During its execution, a thread can spawn children threads and be blocked until all of the children are not completed. Whenever a children thread completes its execution, it updates the database by decrementing the BlockedCount of the parent. Once the BlockedCount drops to 0, the parent thread should continue its execution.

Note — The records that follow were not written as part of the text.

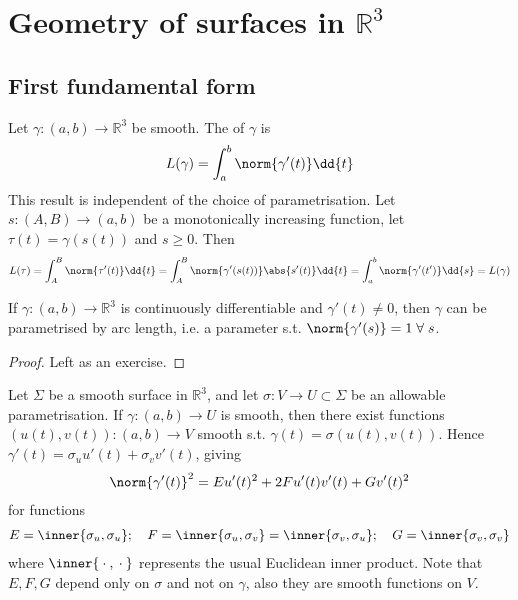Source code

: \section{Geometry of surfaces in $\mathbb R^3$}

\subsection{First fundamental form}
Let $\gamma \colon (a,b) \to \mathbb R^3$ be smooth.
The  of $\gamma$ is
\begin{align*}
	L(\gamma) = \int_a^b \norm{\gamma'(t)} \dd{t}
\end{align*}
This result is independent of the choice of parametrisation.
Let $s \colon (A,B) \to (a,b)$ be a monotonically increasing function, let $\tau(t) = \gamma(s(t))$ and $s \geq 0$.
Then
\begin{align*}
	L(\tau) = \int_A^B \norm{\tau'(t)} \dd{t} = \int_A^B \norm{\gamma'(s(t))} \abs{s'(t)} \dd{t} = \int_a^b \norm{\gamma'(t')} \dd{s} = L(\gamma)
\end{align*}

\begin{lemma}
	If $\gamma \colon (a,b) \to \mathbb R^3$ is continuously differentiable and $\gamma'(t) \neq 0$, then $\gamma$ can be parametrised by arc length, i.e. a parameter s.t. $\norm{\gamma'(s)} = 1 \; \forall \; s$.
\end{lemma}

\begin{proof}
	Left as an exercise.
\end{proof} 

Let $\Sigma$ be a smooth surface in $\mathbb R^3$, and let $\sigma \colon V \to U \subset \Sigma$ be an allowable parametrisation.
If $\gamma \colon (a,b) \to U$ is smooth, then there exist functions $(u(t), v(t)) \colon (a,b) \to V$ smooth s.t. $\gamma(t) = \sigma(u(t), v(t))$.
Hence $\gamma'(t) = \sigma_u u'(t) + \sigma_v v'(t)$, giving
\begin{align*}
	\norm{\gamma'(t)}^2 = E u'(t)^2 + 2F u'(t) v'(t) + G v'(t)^2
\end{align*}
for functions
\begin{align*}
	E = \inner{\sigma_u, \sigma_u};\quad F = \inner{\sigma_u, \sigma_v} = \inner{\sigma_v, \sigma_u};\quad G = \inner{\sigma_v, \sigma_v}
\end{align*}
where $\inner{\wildcard,\wildcard}$ represents the usual Euclidean inner product.
Note that $E, F, G$ depend only on $\sigma$ and not on $\gamma$, also they are smooth functions on $V$.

Code for subscribing to change stream:

var pipeline = new EmptyPipelineDefinition<ChangeStreamDocument<T>>()
                    .Match(change => change.OperationType == ChangeStreamOperationType.Insert ||
                                     change.OperationType == ChangeStreamOperationType.Update ||
                                     change.OperationType == ChangeStreamOperationType.Replace)
                    .AppendStage<ChangeStreamDocument<T>, ChangeStreamDocument<T>, ChangeStreamOutputWrapper<T>>(
                                     "{ $project: { '_id': 1, 'fullDocument': 1, 'ns': 1, 'documentKey': 1 }}");

var options = new ChangeStreamOptions
{
    FullDocument = ChangeStreamFullDocumentOption.UpdateLookup
};

using (var cursor = await coll.WatchAsync(pipeline, options, cancellationToken))
{
    await cursor.ForEachAsync(async change =>
    {
        // await some handler routine
    }, cancellationToken);
}

Issue

What I have noticed is that the change events can be different even if the update operations are exactly the same. To better explain this, here is an example:

There is 1 parent thread and 3 children threads completing their execution, there are two different behaviors observed:

  • 3 distinct update events for the parent thread:

    • "Status" : "BLOCKED", "BlockedCount" : 2
    • "Status" : "BLOCKED", "BlockedCount" : 1
    • "Status" : "BLOCKED", "BlockedCount" : 0
  • 3 identical update events for the parent thread:

    • "Status" : "BLOCKED", "BlockedCount" : 0
    • "Status" : "BLOCKED", "BlockedCount" : 0
    • "Status" : "BLOCKED", "BlockedCount" : 0

Questions

  1. Is this considered a normal behavior?
  2. Is there some kind of configuration that would prevent this, and fire only the 'latest' update?

Solution

  • Yes, that is the expected behavior. The documentation (link) states, that:

    The fullDocument document represents the most current majority-committed version of the updated document. The fullDocument document may vary from the document at the time of the update operation depending on the number of interleaving majority-committed operations that occur between the update operation and the document lookup.

    And as far as I know, there's no way to overcome nor adjust this behavior. However, what you can do, is to read updateDescription directly, manually tracking the changes. It's not going to be complex if the BlockedCount is only being set (i.e., not removed and re-added later).